2012.12.18 21:27 "Re: [Tiff] More problems with libjpeg cross-version differences", by Ryan Wong

> Subject: Re: [Tiff] More problems with libjpeg cross-version differences

Yeah. I was intending to take the two known values and allow a couple counts slop on either side of that range. We might have to expand the ranges in future, but it would be a pretty painless thing to do compared to trying to identify the exact expected behavior from the library's available version info.

The sloppy approach is fine with me.
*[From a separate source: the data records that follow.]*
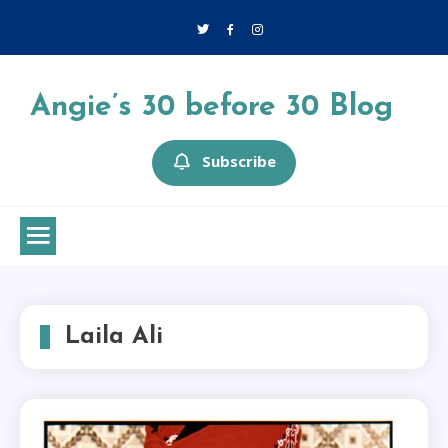
Skip
to
content
Angie’s 30 before 30 Blog
Subscribe
Laila Ali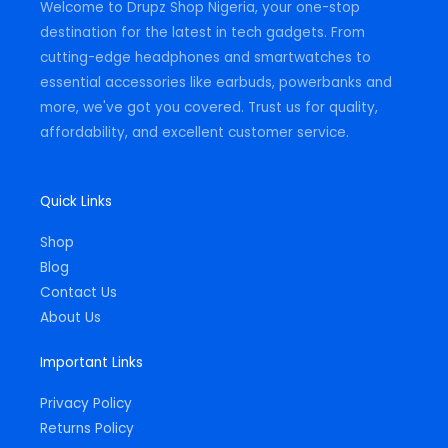
Welcome to Drupz Shop Nigeria, your one-stop
f
destination for the latest in tech gadgets. From
cutting-edge headphones and smartwatches to
essential accessories like earbuds, powerbanks and
more, we've got you covered. Trust us for quality,
affordability, and excellent customer service.
Quick Links
Shop
Blog
Contact Us
About Us
Important Links
Privacy Policy
Returns Policy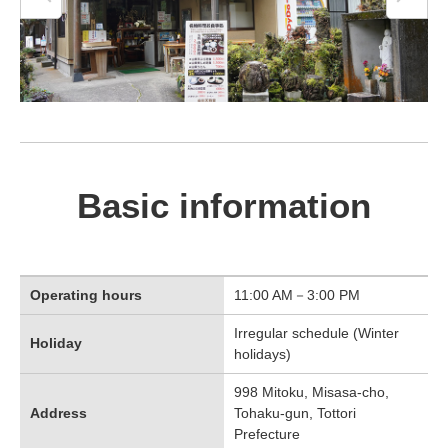
Basic information
Operating hours
11:00 AM－3:00 PM
Irregular schedule (Winter
Holiday
holidays)
998 Mitoku, Misasa-cho,
Address
Tohaku-gun, Tottori
Prefecture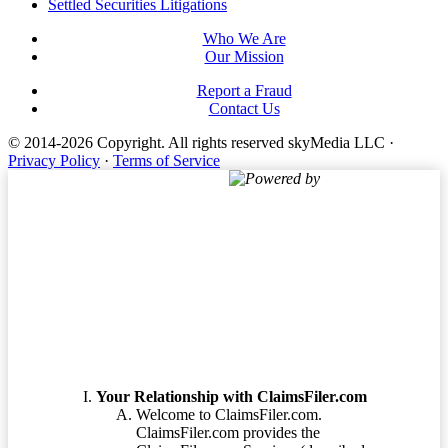
Settled Securities Litigations
Who We Are
Our Mission
Report a Fraud
Contact Us
© 2014-2026 Copyright.
All rights reserved skyMedia LLC
·
Privacy Policy
·
Terms of Service
Powered by
Terms of Service
Your Relationship with ClaimsFiler.com
Welcome to ClaimsFiler.com.
ClaimsFiler.com provides the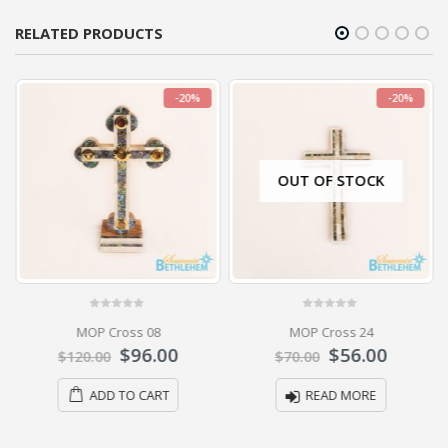
RELATED PRODUCTS
-20%
-20%
OUT OF STOCK
0
out of 5
0
out of 5
MOP Cross 08
MOP Cross 24
$
96.00
$
56.00
$
120.00
$
70.00
ADD TO CART
READ MORE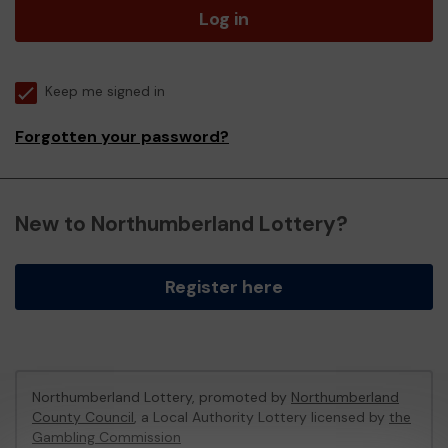
Log in
Keep me signed in
Forgotten your password?
New to Northumberland Lottery?
Register here
Northumberland Lottery, promoted by
Northumberland
County Council
, a Local Authority Lottery licensed by
the
Gambling Commission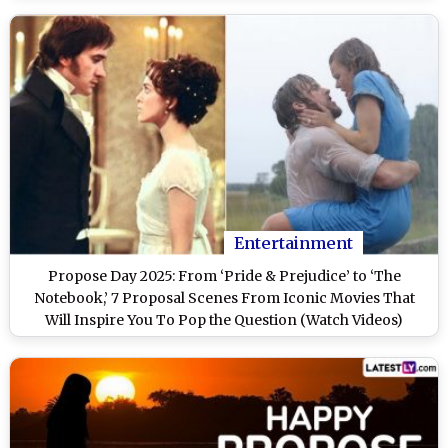
Entertainment
Propose Day 2025: From ‘Pride & Prejudice’ to ‘The
Notebook,’ 7 Proposal Scenes From Iconic Movies That
Will Inspire You To Pop the Question (Watch Videos)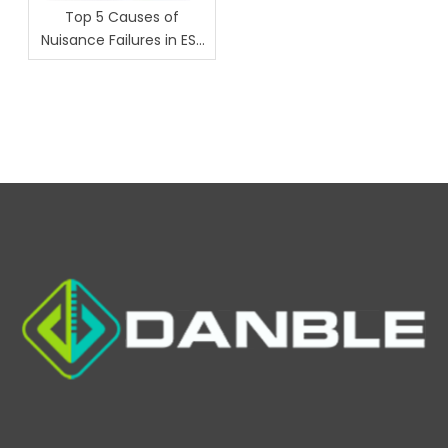
Top 5 Causes of
Nuisance Failures in ESS
Chambers (And How
Danble Fixes Them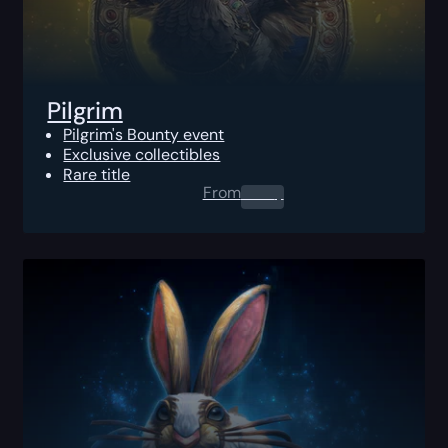
Pilgrim
Pilgrim's Bounty event
Exclusive collectibles
Rare title
From
0.00
$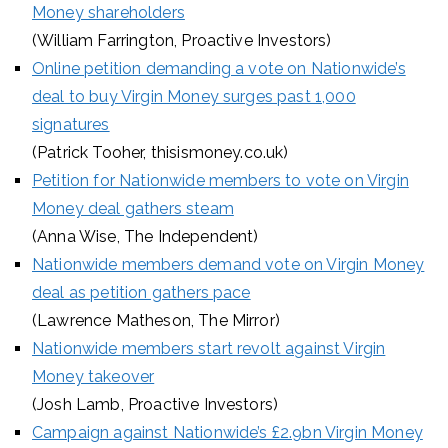
Money shareholders
(William Farrington, Proactive Investors)
Online petition demanding a vote on Nationwide’s
deal to buy Virgin Money surges past 1,000
signatures
(Patrick Tooher, thisismoney.co.uk)
Petition for Nationwide members to vote on Virgin
Money deal gathers steam
(Anna Wise, The Independent)
Nationwide members demand vote on Virgin Money
deal as petition gathers pace
(Lawrence Matheson, The Mirror)
Nationwide members start revolt against Virgin
Money takeover
(Josh Lamb, Proactive Investors)
Campaign against Nationwide’s £2.9bn Virgin Money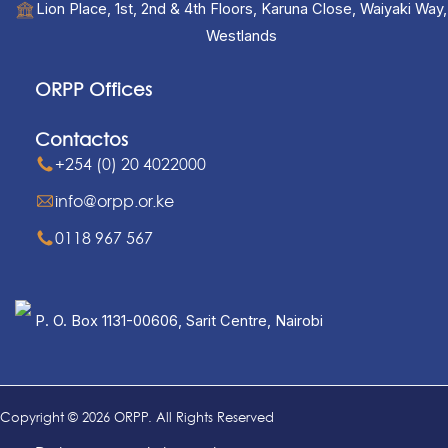
Lion Place, 1st, 2nd & 4th Floors, Karuna Close, Waiyaki Way,
Westlands
ORPP Offices
Contactos
+254 (0) 20 4022000
info@orpp.or.ke
0118 967 567
P. O. Box 1131-00606, Sarit Centre, Nairobi
Copyright © 2026 ORPP. All Rights Reserved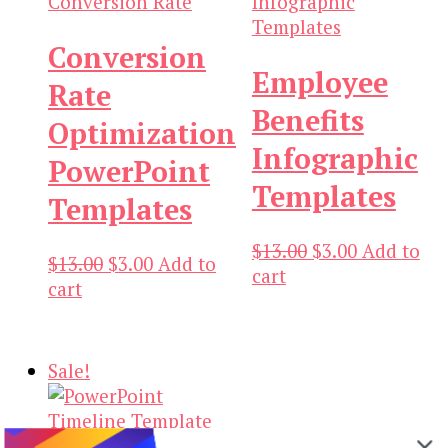
Conversion
Employee
Rate
Benefits
Optimization
Infographic
PowerPoint
Templates
Templates
Original
Current
$
13.00
$
3.00
Add to
Original
Current
$
13.00
$
3.00
Add to
price
price
cart
price
price
cart
was:
is:
was:
is:
$13.00.
$3.00.
$13.00.
$3.00.
Sale!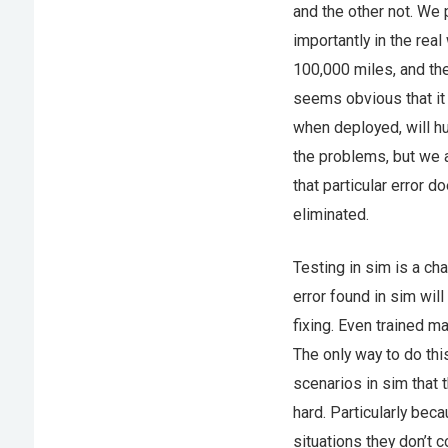
and the other not. We 
importantly in the rea
100,000 miles, and th
seems obvious that it
when deployed, will hu
the problems, but we 
that particular error d
eliminated.
Testing in sim is a ch
error found in sim will
fixing. Even trained ma
The only way to do thi
scenarios in sim that 
hard. Particularly bec
situations they don’t c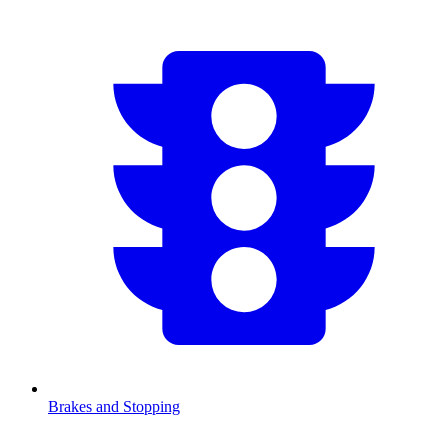
Brakes and Stopping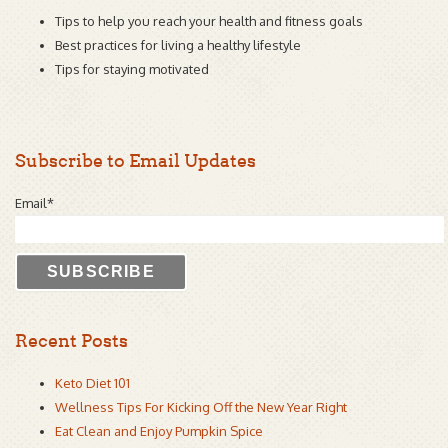
Tips to help you reach your health and fitness goals
Best practices for living a healthy lifestyle
Tips for staying motivated
Subscribe to Email Updates
Email
*
Recent Posts
Keto Diet 101
Wellness Tips For Kicking Off the New Year Right
Eat Clean and Enjoy Pumpkin Spice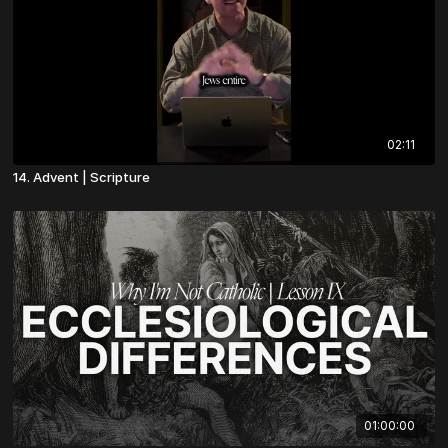
02:11
14. Advent | Scripture
01:00:00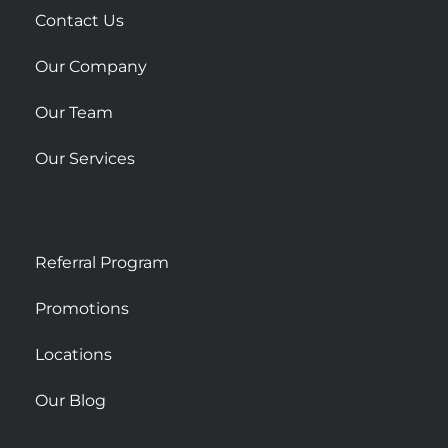
r
Contact Us
e
Our Company
Our Team
Our Services
Referral Program
Promotions
Locations
Our Blog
The main intent is to be a sanity check rather than to assert absolute conformity.

A typical approach (though not necessary scientific nor psycho-visually valid) for comparing the outputs of two image decoders from the same input image is histogram of pixel differences.

This is how histogram of pixel differences works:

For each row of pixels    For each pixel in the row        Compare RGB values from first decoder with the second decoder        Take the absolute value of difference (scaled between 0 and 255)        Increment the corresponding bin in a 256-bin histogram

After obtaining the histogram, a performance curve can be obtained for each RGB difference bound. Namely, y = f(x) is the fraction of pixels that have RGB difference exceeding x quantization steps (x = from 0 to 255). The test code can then pick a few test points on the curve and compare against hard-coded tolerance thresholds.

This simpler approach would be sufficient if the only source of RGB difference comes from rounding errors between two independent implementations of decoders.